This article is more than 15 years old

Any acquaintance non-gardeners might have with borage is liable to be made through the bottom of a glass, seeing its starry blue flowers floating in their Pimm's. Borago officinalis is a self-seeding herb with rough, hairy leaves which often gate-crashes the garden party and pops up here and there among herbs or vegetables. We always welcome it at Glebe Cottage, though sometimes we may have to curb its enthusiasm. Its prolific, pretty flowers, with their strange pointels, are beloved of bees and produced over many months. Though they are typically blue, they may be white, occasionally pink, and sometimes blue changing to pink - a characteristic of the whole borage clan.

Its extended family includes a wealth of plants, many of them long-lived perennials and the majority at their best during the early part of the year. Some of the most familiar are pulmonarias. Pulmonaria officinalis has typical pink and blue flowers which give it two of its many country names, 'Soldiers and Sailors' and 'Joseph and Mary'. When a plant has a profusion of common names, it is a sure sign it is well-loved and widely grown. The specific epithet, officinalis, denotes its benefit to man. Medieval herbalists used it to treat respiratory conditions and lung disease (its vernacular name, lungwort, arose because its leaves were thought to resemble a lung).

Despite the fact that pulmonarias have been cultivated for centuries, modern gardeners value them as up-to-the-moment plants. They answer the current criteria of all-year-round performance, staying in good shape for 12 months; they are straightforward and dependable, and have the easy grace of wild plants. Despite there being numerous cultivars and selections, none is far removed from the species.

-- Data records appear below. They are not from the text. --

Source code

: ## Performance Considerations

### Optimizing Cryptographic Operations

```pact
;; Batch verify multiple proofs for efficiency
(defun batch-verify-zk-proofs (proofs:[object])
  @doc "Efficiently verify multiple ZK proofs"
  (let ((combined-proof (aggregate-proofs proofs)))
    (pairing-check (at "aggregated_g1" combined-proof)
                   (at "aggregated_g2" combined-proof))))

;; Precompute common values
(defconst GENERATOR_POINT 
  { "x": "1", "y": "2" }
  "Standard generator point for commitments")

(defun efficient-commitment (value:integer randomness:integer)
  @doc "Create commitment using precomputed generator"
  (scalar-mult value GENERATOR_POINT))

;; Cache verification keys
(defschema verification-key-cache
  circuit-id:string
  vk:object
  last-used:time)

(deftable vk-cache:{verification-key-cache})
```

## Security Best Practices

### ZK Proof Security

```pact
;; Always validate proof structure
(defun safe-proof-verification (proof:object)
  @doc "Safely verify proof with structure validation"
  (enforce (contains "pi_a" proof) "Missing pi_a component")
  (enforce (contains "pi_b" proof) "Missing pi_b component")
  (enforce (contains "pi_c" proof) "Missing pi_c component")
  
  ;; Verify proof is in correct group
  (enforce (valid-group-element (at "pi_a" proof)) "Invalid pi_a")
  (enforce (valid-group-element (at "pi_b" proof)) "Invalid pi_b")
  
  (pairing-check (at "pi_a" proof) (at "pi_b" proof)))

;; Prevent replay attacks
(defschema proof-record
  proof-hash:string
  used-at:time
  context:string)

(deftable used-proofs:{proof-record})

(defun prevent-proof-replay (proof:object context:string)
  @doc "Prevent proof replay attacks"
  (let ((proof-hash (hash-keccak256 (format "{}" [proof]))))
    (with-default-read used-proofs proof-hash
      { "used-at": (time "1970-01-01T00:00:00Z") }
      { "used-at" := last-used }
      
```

Omphalodes cappadocica 'Cherry Ingram' is the best of all borages. Slightly later into flower than many, its multitudes of vivid blue are well worth waiting for. It is the sort of plant you can't get enough of and its pretty dimpled flowers (its common name is navelwort) luxuriate for weeks over a background of elegant dark green leaves. It loves damp, dark places, doing equally well in suburban shrubbery, under country trees or tucked into unpromising corners in tiny city backyards.